It is often said that “The road to success is paved with good intentions.”

I had perfectly good intentions to make a Smoked Salmon Tart for an upcoming party, but when I went into the kitchen and opened the pantry & refrigerator to get my “mise en place”, the fancy, French words for “Get your ingredients and cooking tools together, before you start the recipe,” I realized I had no cream and that my tart pan was already packed.
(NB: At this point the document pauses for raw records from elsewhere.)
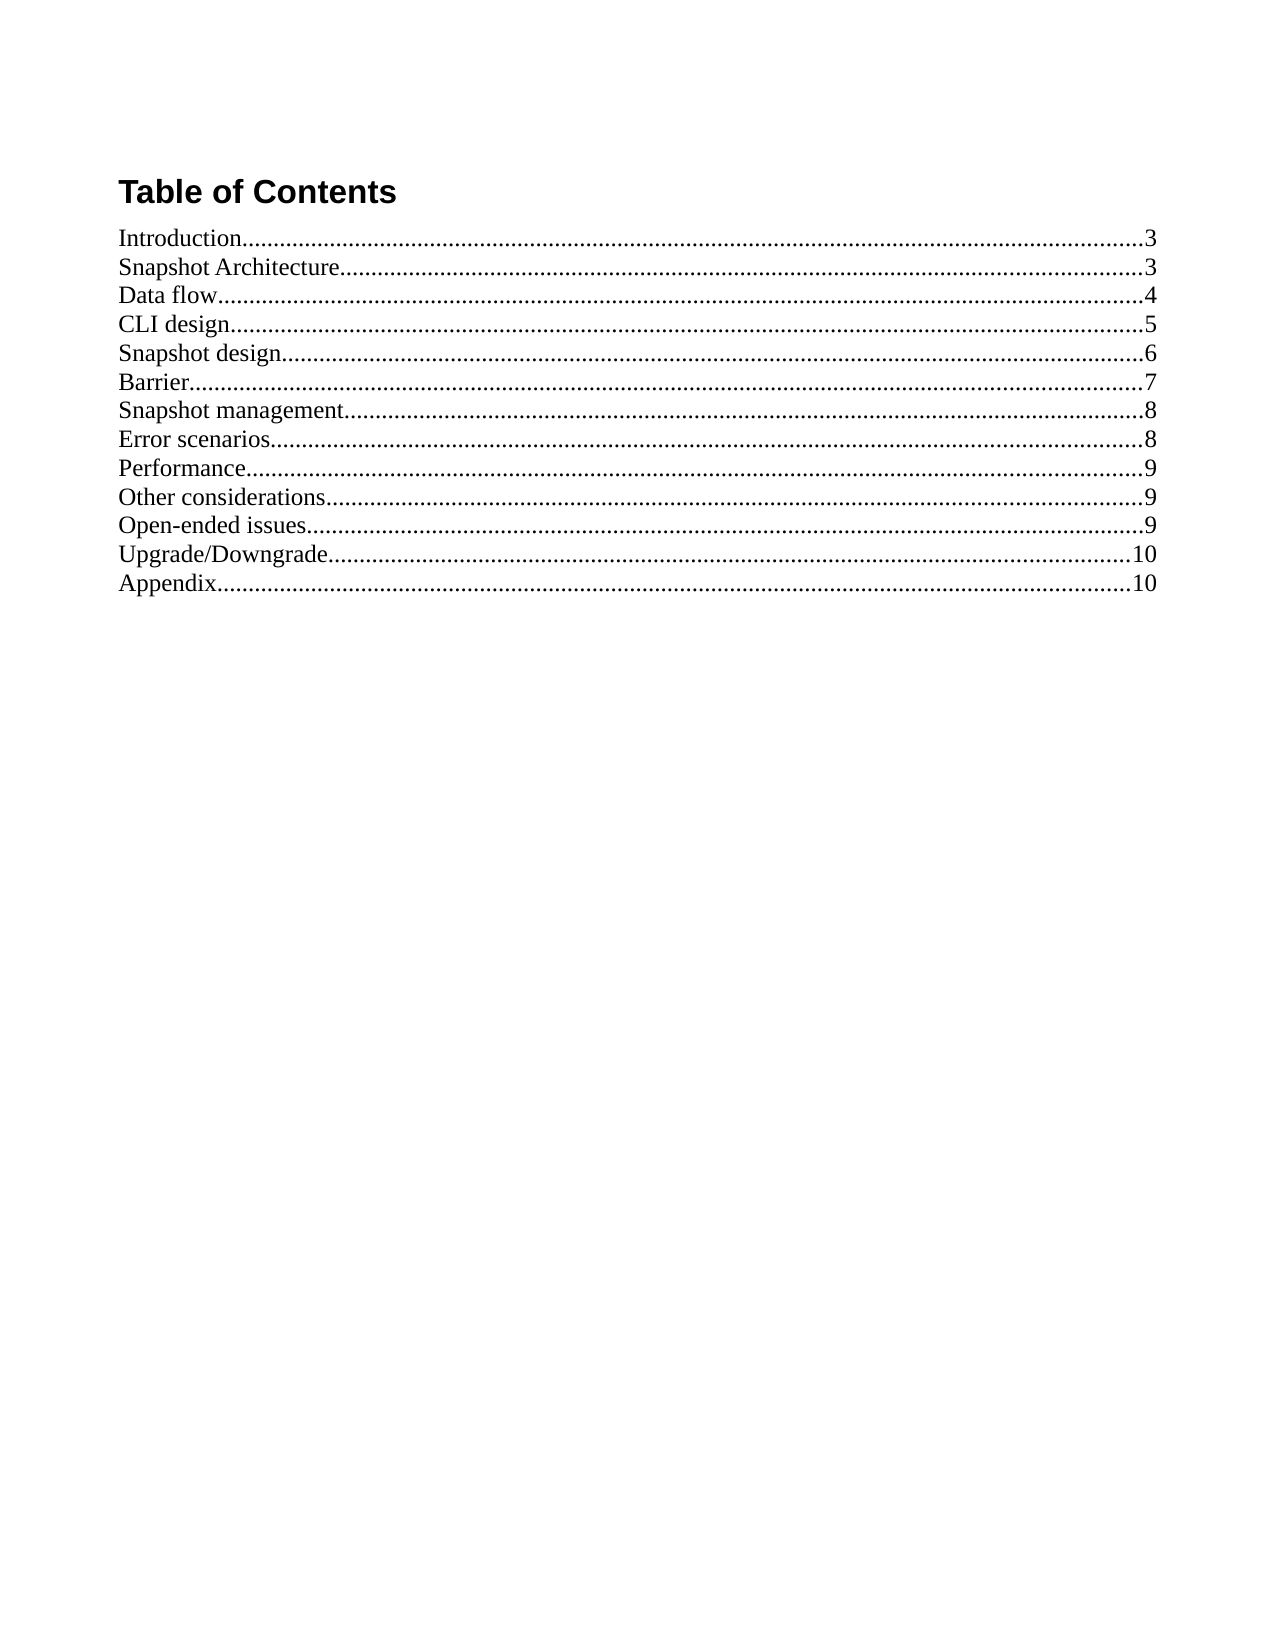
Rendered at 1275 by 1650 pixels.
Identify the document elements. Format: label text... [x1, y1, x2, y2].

text Snapshot design 6 [118, 338, 1157, 367]
subtitle Table of Contents [118, 172, 1157, 210]
text Snapshot Architecture 3 [118, 252, 1157, 280]
text CLI design 5 [118, 309, 1157, 338]
text Upgrade/Downgrade 10 [118, 539, 1157, 568]
text Data flow 4 [118, 280, 1157, 309]
text Appendix 10 [118, 568, 1157, 597]
text Introduction 3 [118, 223, 1157, 252]
text Snapshot management 8 [118, 395, 1157, 424]
text Performance 9 [118, 453, 1157, 482]
text Other considerations 9 [118, 482, 1157, 510]
text Open-ended issues 9 [118, 510, 1157, 539]
text Error scenarios 8 [118, 424, 1157, 453]
text Barrier 7 [118, 367, 1157, 395]
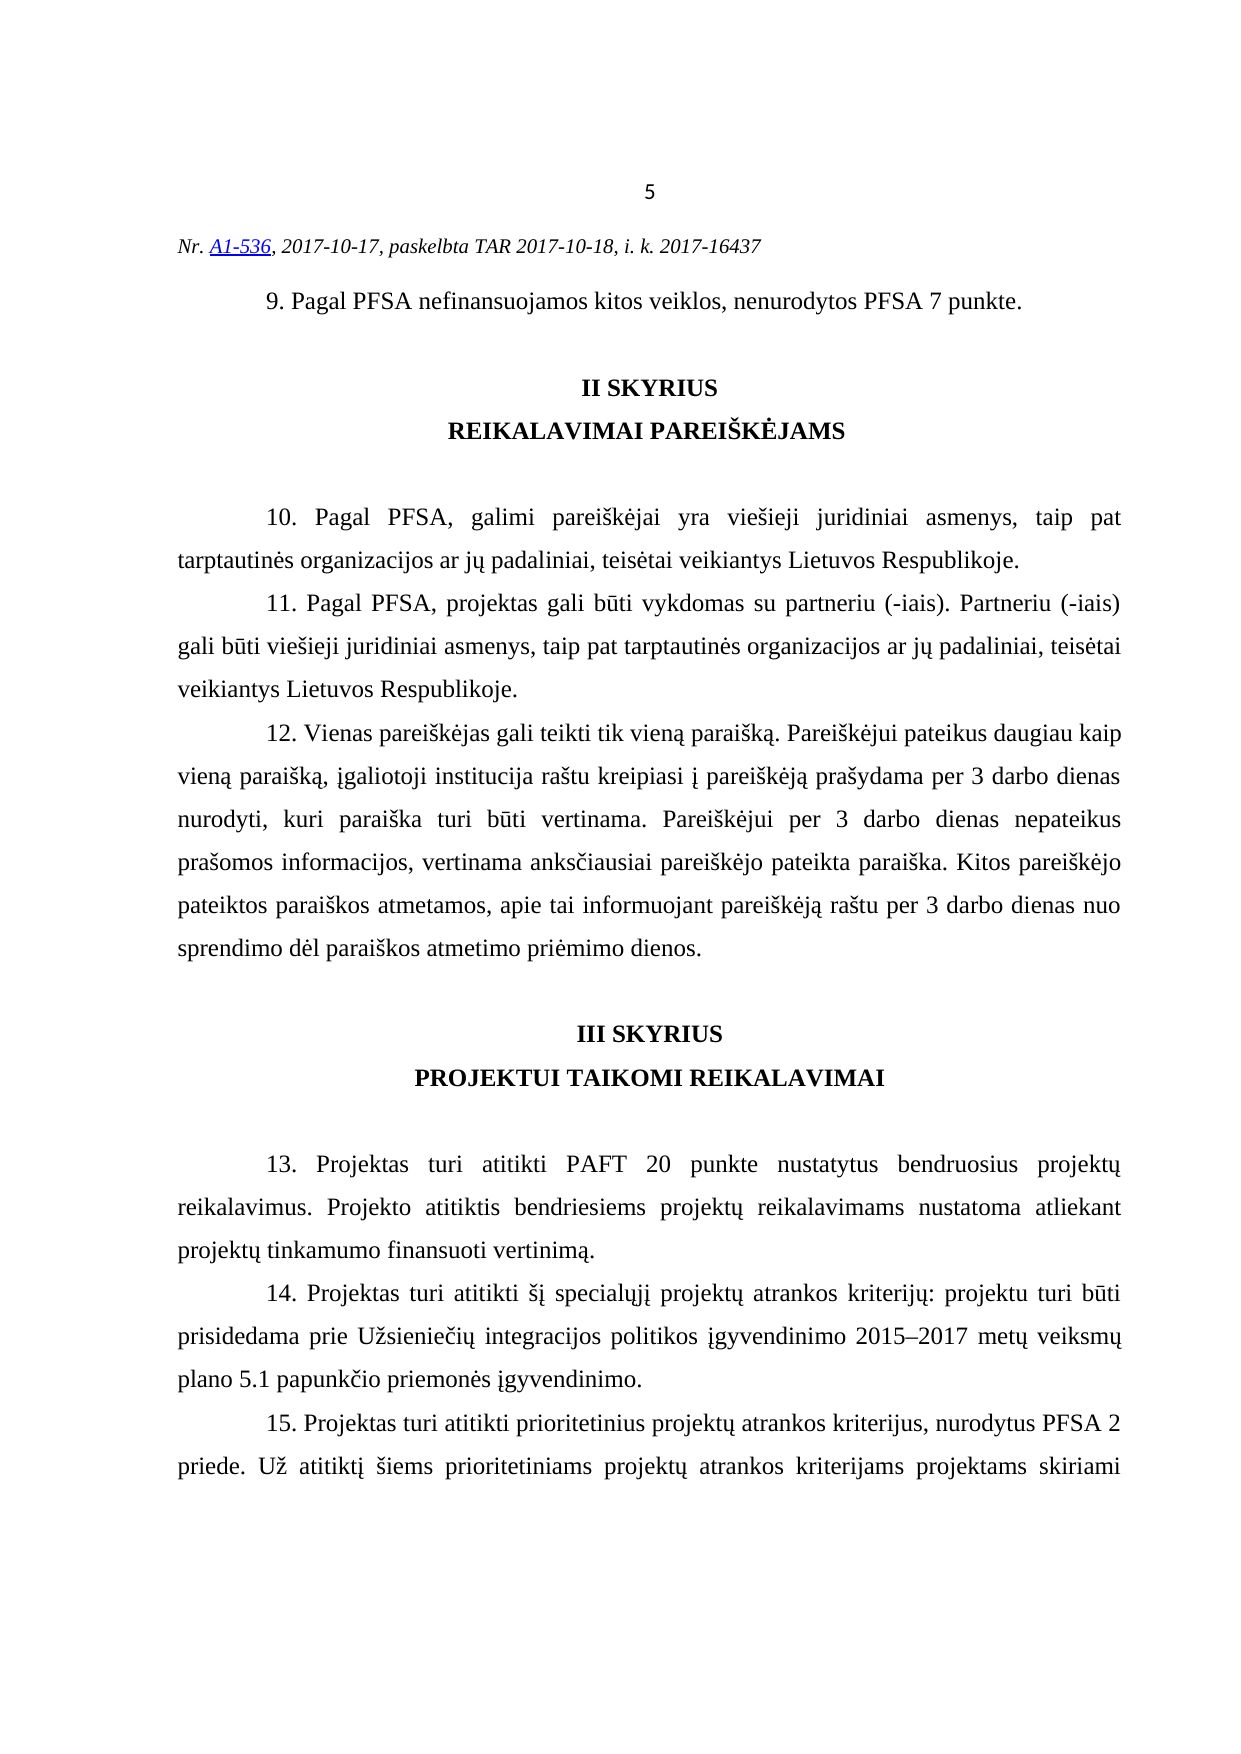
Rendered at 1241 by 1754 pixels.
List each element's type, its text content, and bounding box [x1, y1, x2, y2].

text 14. Projektas turi atitikti šį specialųjį projektų atrankos kriterijų: projektu turi būti prisidedama prie Užsieniečių integracijos politikos įgyvendinimo 2015–2017 metų veiksmų plano 5.1 papunkčio priemonės įgyvendinimo. [177, 1278, 1122, 1393]
text REIKALAVIMAI PAREIŠKĖJAMS [177, 416, 1122, 444]
text PROJEKTUI TAIKOMI REIKALAVIMAI [177, 1063, 1122, 1091]
text Nr. A1-536, 2017-10-17, paskelbta TAR 2017-10-18, i. k. 2017-16437 [177, 234, 1122, 258]
text 12. Vienas pareiškėjas gali teikti tik vieną paraišką. Pareiškėjui pateikus daugiau kaip vieną paraišką, įgaliotoji institucija raštu kreipiasi į pareiškėją prašydama per 3 darbo dienas nurodyti, kuri paraiška turi būti vertinama. Pareiškėjui per 3 darbo dienas nepateikus prašomos informacijos, vertinama anksčiausiai pareiškėjo pateikta paraiška. Kitos pareiškėjo pateiktos paraiškos atmetamos, apie tai informuojant pareiškėją raštu per 3 darbo dienas nuo sprendimo dėl paraiškos atmetimo priėmimo dienos. [177, 718, 1122, 962]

Then along came my trusty good friend, improvisation, and this recipe for Smoked Salmon & Bottarga flat bread was developed and then devoured at my party.

Serves 4-6

30 minutes Prep & Bake

Ingredients

  • 3 eggs
  • 1/4 cup half & half (heavy cream would be ideal as sub)
  • Sea salt and cracked black pepper, to season
  • 1 ready-made pastry sheet
  • 1/4 pound smoked King salmon (I had Alderwood Smoked), shredded
  • 10 kalamata olives, pitted and sliced in half
  • 1 thin slice of red onion, cut in slivers
  • 5-6 grape tomatoes, sliced in half lengthwise
  • 1/2 cup of feta cheese, marinated in olive oil with whole peppercorns & olives
  • 3 sprigs of fresh mint, chopped
  • Bottarga, shaved

Directions

  • Preheat oven to 350 degrees.
  • Remove the pastry sheet from the refrigerator. Line a baking sheet with parchment paper.
  • In a medium bowl, scramble the eggs. Add the cream and beat until incorporated. Season the eggs and cream with salt and pepper.
  • Unroll the pastry sheet onto the lined baking sheet. Create a small lip (about 1/2 inch or more) around the pastry sheet as if making your own tart pan, which was my intention anyway.
  • Pour the egg mixture into the formed pastry shell and spread it evenly.
  • Arrange the smoked salmon, olives, tomatoes, onions and feta cheese on to the eggs.
  • Place the tart, soon to be flat bread, into the oven and bake 20-25 minutes.
  • Remove the flat bread from the oven.
  • Shave the bottarga over the flat bread using a microplane.
  • Sprinkle the chopped mint (I took the picture before I put the mint on it) around the flat bread.
  • Slice into squares and serve immediately.

Here’s a picture of sliced Bottarga. It is also more commonly called mullet roe, here in Florida.

What have you made when your trusty friend, improvisation, comes calling?